Between the line containing "right hip: (285, 489, -1)" and the line containing "right wrist: (1197, 432, 3)" lies a run of lines; give that run again exactly, with both of those lines, and nothing else from the entries below.

Data to examine:
########
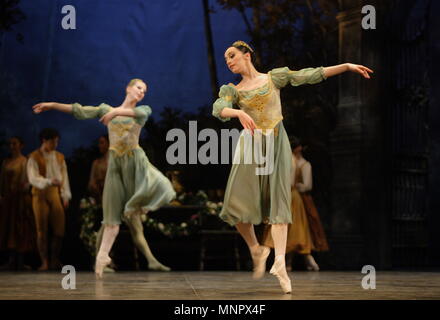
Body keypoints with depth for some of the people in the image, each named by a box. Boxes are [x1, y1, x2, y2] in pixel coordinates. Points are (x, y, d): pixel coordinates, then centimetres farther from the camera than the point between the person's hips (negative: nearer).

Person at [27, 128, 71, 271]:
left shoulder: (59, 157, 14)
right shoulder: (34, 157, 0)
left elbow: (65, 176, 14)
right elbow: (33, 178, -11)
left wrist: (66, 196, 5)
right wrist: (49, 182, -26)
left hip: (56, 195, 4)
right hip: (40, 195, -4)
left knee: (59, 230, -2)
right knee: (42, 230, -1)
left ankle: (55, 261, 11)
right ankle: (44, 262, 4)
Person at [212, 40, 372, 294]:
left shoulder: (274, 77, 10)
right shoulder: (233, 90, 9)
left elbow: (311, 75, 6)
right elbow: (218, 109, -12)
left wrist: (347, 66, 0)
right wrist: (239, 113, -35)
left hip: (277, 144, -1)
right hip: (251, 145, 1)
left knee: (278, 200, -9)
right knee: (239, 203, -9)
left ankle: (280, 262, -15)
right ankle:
########
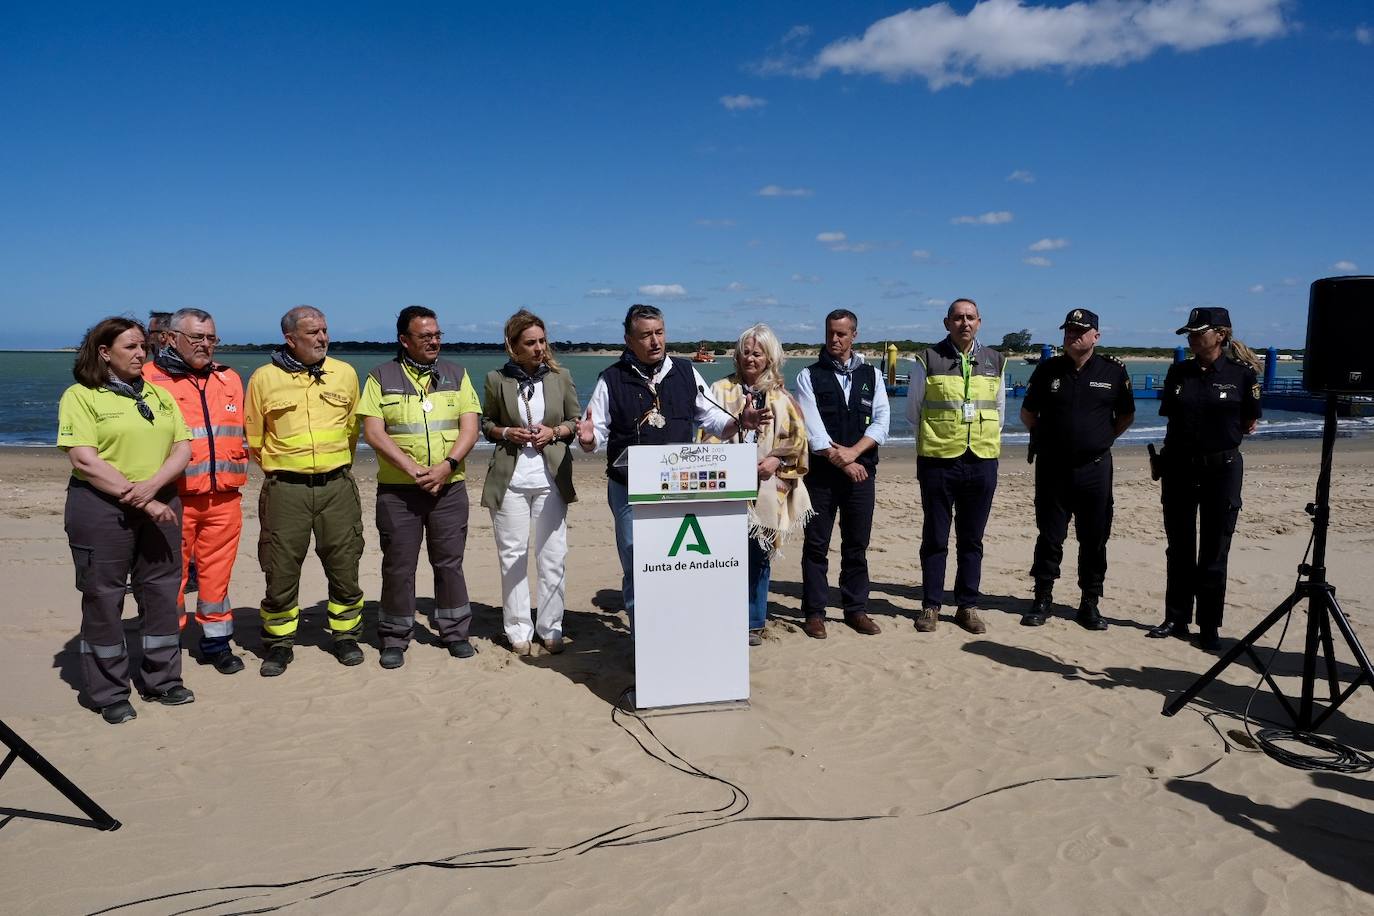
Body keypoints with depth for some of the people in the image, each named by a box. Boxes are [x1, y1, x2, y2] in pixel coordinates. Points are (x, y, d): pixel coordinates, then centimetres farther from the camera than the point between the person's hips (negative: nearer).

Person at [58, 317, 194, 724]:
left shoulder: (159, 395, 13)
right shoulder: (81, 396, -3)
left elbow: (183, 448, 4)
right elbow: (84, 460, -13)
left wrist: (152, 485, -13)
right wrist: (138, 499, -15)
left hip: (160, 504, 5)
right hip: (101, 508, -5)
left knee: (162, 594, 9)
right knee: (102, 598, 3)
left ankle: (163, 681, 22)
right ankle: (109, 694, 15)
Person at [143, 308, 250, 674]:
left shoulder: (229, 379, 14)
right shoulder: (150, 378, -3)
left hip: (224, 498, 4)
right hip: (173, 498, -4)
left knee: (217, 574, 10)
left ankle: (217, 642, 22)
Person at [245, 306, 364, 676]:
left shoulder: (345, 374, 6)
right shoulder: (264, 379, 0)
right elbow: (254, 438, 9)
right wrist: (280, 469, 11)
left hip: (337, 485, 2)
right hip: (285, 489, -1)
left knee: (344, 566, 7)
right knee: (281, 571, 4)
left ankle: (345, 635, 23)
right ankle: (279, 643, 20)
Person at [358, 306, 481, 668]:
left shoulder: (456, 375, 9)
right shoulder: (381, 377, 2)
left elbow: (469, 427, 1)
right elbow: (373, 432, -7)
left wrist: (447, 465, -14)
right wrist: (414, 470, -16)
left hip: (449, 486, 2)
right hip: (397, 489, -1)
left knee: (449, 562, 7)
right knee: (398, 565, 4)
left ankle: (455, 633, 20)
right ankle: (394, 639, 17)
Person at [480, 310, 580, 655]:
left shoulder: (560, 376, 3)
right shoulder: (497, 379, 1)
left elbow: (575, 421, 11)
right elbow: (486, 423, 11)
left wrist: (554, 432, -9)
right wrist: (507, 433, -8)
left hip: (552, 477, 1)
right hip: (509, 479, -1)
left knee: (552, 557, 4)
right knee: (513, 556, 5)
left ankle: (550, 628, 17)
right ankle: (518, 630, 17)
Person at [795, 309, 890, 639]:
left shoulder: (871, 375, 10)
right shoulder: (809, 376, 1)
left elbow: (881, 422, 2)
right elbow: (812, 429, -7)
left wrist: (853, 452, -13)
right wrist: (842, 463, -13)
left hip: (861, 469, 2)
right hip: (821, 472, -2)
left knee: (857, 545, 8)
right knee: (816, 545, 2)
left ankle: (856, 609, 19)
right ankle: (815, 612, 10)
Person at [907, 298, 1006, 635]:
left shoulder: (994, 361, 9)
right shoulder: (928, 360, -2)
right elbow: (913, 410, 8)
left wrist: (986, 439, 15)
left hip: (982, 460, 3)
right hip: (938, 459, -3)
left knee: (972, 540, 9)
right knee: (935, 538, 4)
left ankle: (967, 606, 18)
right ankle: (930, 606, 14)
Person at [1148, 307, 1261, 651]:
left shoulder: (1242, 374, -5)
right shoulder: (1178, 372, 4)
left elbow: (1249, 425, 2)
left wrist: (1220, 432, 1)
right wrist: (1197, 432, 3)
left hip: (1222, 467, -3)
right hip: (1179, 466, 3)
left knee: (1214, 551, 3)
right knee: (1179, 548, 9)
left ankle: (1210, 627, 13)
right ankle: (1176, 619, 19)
########
Written solution:
right hip: (285, 489, -1)
left knee: (344, 566, 7)
right knee: (281, 571, 4)
left ankle: (345, 635, 23)
right ankle: (279, 643, 20)
Person at [358, 306, 481, 668]:
left shoulder: (456, 375, 9)
right shoulder: (381, 377, 2)
left elbow: (469, 427, 1)
right elbow: (373, 432, -7)
left wrist: (447, 465, -14)
right wrist: (414, 470, -16)
left hip: (449, 486, 2)
right hip: (397, 489, -1)
left knee: (449, 562, 7)
right knee: (398, 565, 4)
left ankle: (455, 633, 20)
right ankle: (394, 639, 17)
Person at [480, 310, 580, 655]:
left shoulder: (560, 376, 3)
right shoulder: (497, 379, 1)
left elbow: (575, 421, 11)
right elbow: (486, 423, 11)
left wrist: (554, 432, -9)
right wrist: (507, 433, -8)
left hip: (552, 477, 1)
right hip: (509, 479, -1)
left knee: (552, 557, 4)
right knee: (513, 556, 5)
left ankle: (550, 628, 17)
right ankle: (518, 630, 17)
Person at [795, 309, 890, 639]:
left shoulder: (871, 375, 10)
right shoulder: (809, 376, 1)
left elbow: (881, 422, 2)
right elbow: (812, 429, -7)
left wrist: (853, 452, -13)
right wrist: (842, 463, -13)
left hip: (861, 469, 2)
right hip: (821, 472, -2)
left knee: (857, 545, 8)
right knee: (816, 545, 2)
left ankle: (856, 609, 19)
right ankle: (815, 612, 10)
Person at [907, 298, 1006, 635]:
left shoulder: (994, 361, 9)
right shoulder: (928, 360, -2)
right elbow: (913, 410, 8)
left wrist: (986, 439, 15)
left hip: (982, 460, 3)
right hip: (938, 459, -3)
left knee: (972, 540, 9)
right knee: (935, 538, 4)
left ankle: (967, 606, 18)
right ankle: (930, 606, 14)
Person at [1148, 307, 1261, 651]:
left shoulder: (1242, 374, -5)
right shoulder: (1178, 372, 4)
left elbow: (1249, 425, 2)
left wrist: (1220, 432, 1)
right wrist: (1197, 432, 3)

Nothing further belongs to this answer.